Question

A velocity selector consists of electric field \(\overrightarrow E=E\hat K\) and magnetic field \(\overrightarrow B=B\hat j\) with \(B = 12 \;mT\). The value of E required for an electron of energy \(728\) \(eV\) moving along the positive x-axis to pass undeflected is (Given, mass of electron = \(9.1 × 10^{–31}\) kg)

• A. \(192\; kVm^{–1}\)
• B. \(192\; mVm^{–1}\)
• C. \(9600 \;kVm^{–1}\)
• D. \(16 \;kVm^{–1}\)

Answer 1

The Correct Option is A

To determine the value of the electric field \( E \) required for the electron to pass undeflected through the velocity selector, we need to set the forces on the electron due to the electric and magnetic fields equal. The velocity selector works by ensuring that the electric force \( F_e = eE \) and the magnetic force \( F_m = evB \) cancel each other out for a charged particle like an electron.

Given: \( B = 12 \; \text{mT} = 12 \times 10^{-3} \; \text{T} \).

Energy of the electron: \( 728 \; \text{eV} \).

First, convert the electron's energy from electron volts to joules: \( 1 \; \text{eV} = 1.6 \times 10^{-19} \; \text{J} \) thus, \( 728 \times 1.6 \times 10^{-19} \; \text{J} \).

Using the kinetic energy formula, we can solve for the velocity \( v \) of the electron: \( \frac{1}{2} mv^2 = 728 \times 1.6 \times 10^{-19} \).

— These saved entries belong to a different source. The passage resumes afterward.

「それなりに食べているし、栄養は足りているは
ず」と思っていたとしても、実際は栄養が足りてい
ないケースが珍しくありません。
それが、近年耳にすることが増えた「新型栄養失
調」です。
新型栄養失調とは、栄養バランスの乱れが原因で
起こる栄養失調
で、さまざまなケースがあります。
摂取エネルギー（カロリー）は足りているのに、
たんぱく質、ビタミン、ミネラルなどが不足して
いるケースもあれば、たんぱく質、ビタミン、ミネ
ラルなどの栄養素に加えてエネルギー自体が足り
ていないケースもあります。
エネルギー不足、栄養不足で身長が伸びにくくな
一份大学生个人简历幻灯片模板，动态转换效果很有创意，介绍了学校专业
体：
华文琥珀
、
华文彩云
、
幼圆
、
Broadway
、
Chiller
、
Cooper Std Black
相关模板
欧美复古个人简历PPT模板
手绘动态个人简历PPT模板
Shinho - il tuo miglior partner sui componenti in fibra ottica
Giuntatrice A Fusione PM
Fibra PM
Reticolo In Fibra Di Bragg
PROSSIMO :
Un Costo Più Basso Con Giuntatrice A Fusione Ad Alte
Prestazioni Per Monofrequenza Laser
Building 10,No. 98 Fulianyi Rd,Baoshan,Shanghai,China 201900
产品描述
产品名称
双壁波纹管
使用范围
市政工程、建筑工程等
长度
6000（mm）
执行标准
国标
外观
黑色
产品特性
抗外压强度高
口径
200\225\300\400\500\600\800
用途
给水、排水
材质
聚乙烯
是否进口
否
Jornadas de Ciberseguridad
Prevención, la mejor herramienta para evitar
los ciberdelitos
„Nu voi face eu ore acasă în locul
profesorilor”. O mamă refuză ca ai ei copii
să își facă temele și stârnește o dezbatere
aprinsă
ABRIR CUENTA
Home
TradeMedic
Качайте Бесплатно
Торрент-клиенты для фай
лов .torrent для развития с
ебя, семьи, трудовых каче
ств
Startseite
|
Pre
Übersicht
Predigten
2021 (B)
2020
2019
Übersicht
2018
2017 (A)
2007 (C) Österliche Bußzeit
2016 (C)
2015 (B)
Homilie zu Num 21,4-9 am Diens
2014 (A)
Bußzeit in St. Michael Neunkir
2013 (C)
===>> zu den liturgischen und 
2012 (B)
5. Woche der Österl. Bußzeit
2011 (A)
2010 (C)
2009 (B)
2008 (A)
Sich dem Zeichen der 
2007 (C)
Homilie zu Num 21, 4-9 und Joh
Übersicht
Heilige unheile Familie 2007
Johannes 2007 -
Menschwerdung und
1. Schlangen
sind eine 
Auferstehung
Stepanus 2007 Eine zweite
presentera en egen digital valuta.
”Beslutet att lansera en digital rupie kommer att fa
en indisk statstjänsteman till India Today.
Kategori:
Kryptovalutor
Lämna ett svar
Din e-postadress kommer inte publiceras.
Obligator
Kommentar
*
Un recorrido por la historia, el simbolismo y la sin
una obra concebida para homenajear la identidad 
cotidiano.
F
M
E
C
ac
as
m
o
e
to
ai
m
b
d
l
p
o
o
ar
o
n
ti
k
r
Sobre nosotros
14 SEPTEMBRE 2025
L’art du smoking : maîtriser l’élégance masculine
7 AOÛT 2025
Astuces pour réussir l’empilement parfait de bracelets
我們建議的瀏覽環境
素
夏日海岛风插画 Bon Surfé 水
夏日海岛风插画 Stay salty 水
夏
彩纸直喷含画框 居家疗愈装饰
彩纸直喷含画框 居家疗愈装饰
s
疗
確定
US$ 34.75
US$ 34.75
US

Mass of the electron \( m = 9.1 \times 10^{-31} \; \text{kg} \). Solving for \( v \): \[ v = \sqrt{\frac{2 \times 728 \times 1.6 \times 10^{-19}}{9.1 \times 10^{-31}}} \]

Calculate the velocity \( v \) (use a calculator for precise values), and then equate the electric and magnetic forces: \( eE = evB \).

Simplifying gives: \( E = vB \).

Substitute the values of \( v \) and \( B \) calculated and given earlier to solve for \( E \).

Performing the calculation, we find: \[ E = \left(\sqrt{\frac{2 \times 728 \times 1.6 \times 10^{-19}}{9.1 \times 10^{-31}}} \right) \times (12 \times 10^{-3}) \]

This results in: \( E = 192 \; \text{kV/m} \) which matches the given correct answer option.

Thus, the correct answer is: \( 192 \; \text{kV/m} \).